Provenance research at machine scale
Roughly 100,000 of the ~600,000 artworks looted in Europe between 1933 and 1945 are still missing. The evidence to find many of them already exists — seizure cards, depot inventories, auction catalogs, restitution files — but it is scattered across dozens of archives, in different languages and numbering systems. No person can hold it all at once. A machine can.
The Provenance Project reads these records, extracts who-owned-what-when as structured claims, and assembles them into a single knowledge graph — then reasons across it to surface evidence-cited leads: a work documented as seized, with no documented return, that may correspond to a work in a public collection today — a lead for researchers to verify against the original records, never a verdict.
Each step is a claim backed by a specific document; the dashed span is the open question the record leaves unanswered. See the full case below.

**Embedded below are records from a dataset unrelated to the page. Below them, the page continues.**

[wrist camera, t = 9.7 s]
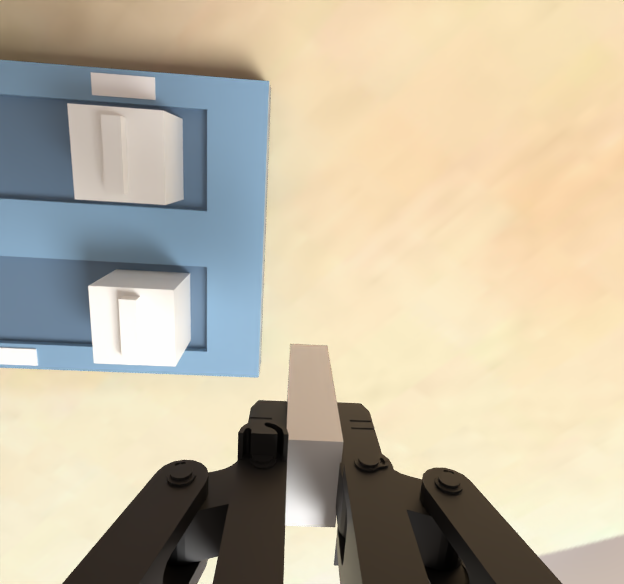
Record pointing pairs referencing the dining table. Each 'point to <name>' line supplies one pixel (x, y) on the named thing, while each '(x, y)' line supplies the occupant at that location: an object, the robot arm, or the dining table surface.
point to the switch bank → (131, 217)
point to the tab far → (126, 154)
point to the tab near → (140, 317)
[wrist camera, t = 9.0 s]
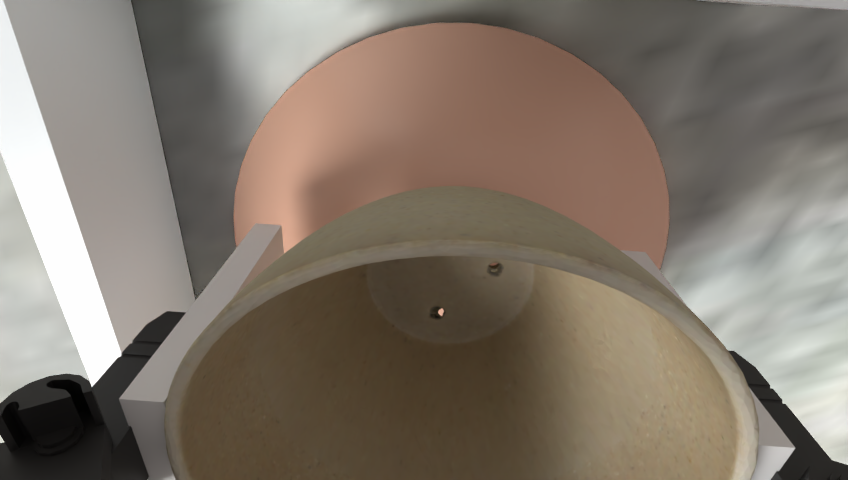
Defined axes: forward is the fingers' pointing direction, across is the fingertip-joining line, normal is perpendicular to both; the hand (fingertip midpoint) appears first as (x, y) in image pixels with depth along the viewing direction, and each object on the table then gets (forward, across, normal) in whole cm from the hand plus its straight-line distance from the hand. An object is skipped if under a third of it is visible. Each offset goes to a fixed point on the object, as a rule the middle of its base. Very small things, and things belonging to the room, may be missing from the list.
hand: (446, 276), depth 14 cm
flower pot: (+1, 0, 0) cm, 1 cm away
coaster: (+2, 0, 0) cm, 2 cm away
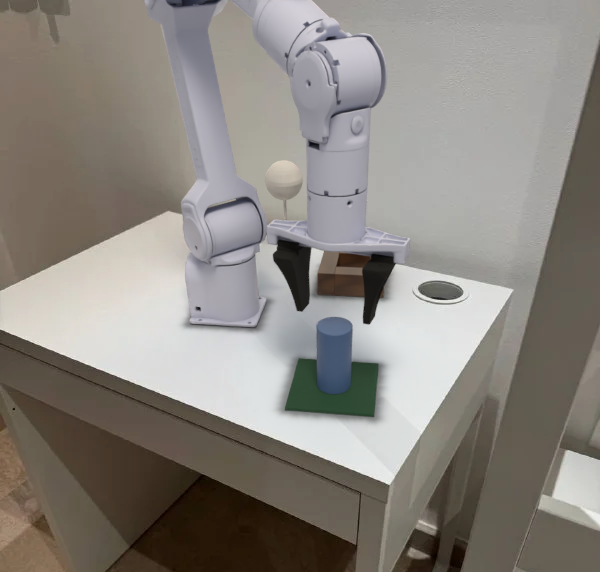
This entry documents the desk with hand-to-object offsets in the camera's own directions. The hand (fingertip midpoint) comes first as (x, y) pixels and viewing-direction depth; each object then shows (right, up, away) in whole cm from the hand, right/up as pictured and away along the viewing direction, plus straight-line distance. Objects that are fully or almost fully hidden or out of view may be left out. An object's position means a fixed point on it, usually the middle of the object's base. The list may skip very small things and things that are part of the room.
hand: (335, 313), depth 64 cm
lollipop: (-6, +15, +36) cm, 40 cm away
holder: (+4, +9, +27) cm, 29 cm away
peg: (0, -8, +6) cm, 9 cm away
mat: (0, -8, +6) cm, 10 cm away
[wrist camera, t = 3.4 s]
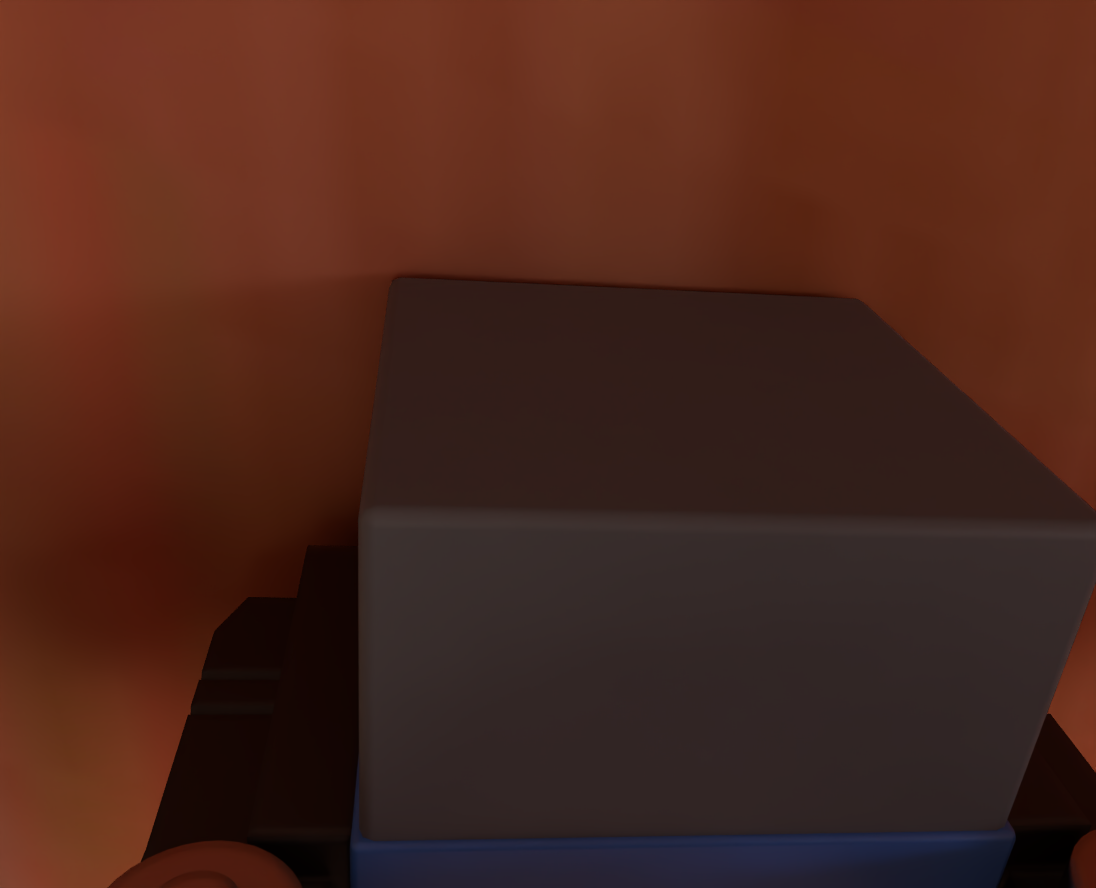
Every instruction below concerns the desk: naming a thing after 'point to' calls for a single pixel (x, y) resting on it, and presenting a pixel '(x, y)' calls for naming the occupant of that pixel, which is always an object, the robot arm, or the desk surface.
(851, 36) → the desk surface
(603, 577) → the block
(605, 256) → the desk surface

It is a restitution-research instrument. It proposes matches between documented seizures and present-day locations, and every link in the chain cites the original scanned record. Researchers, families, archives, and institutions can follow each trail and judge it themselves.
The framing is deliberate: this is the careful, evidence-first work of provenance research, accelerated — not treasure hunting.
It is not a verdict machine and not a rumor generator. The AI proposes, ranks, and cites; people verify. A lead with no document trail is not a lead.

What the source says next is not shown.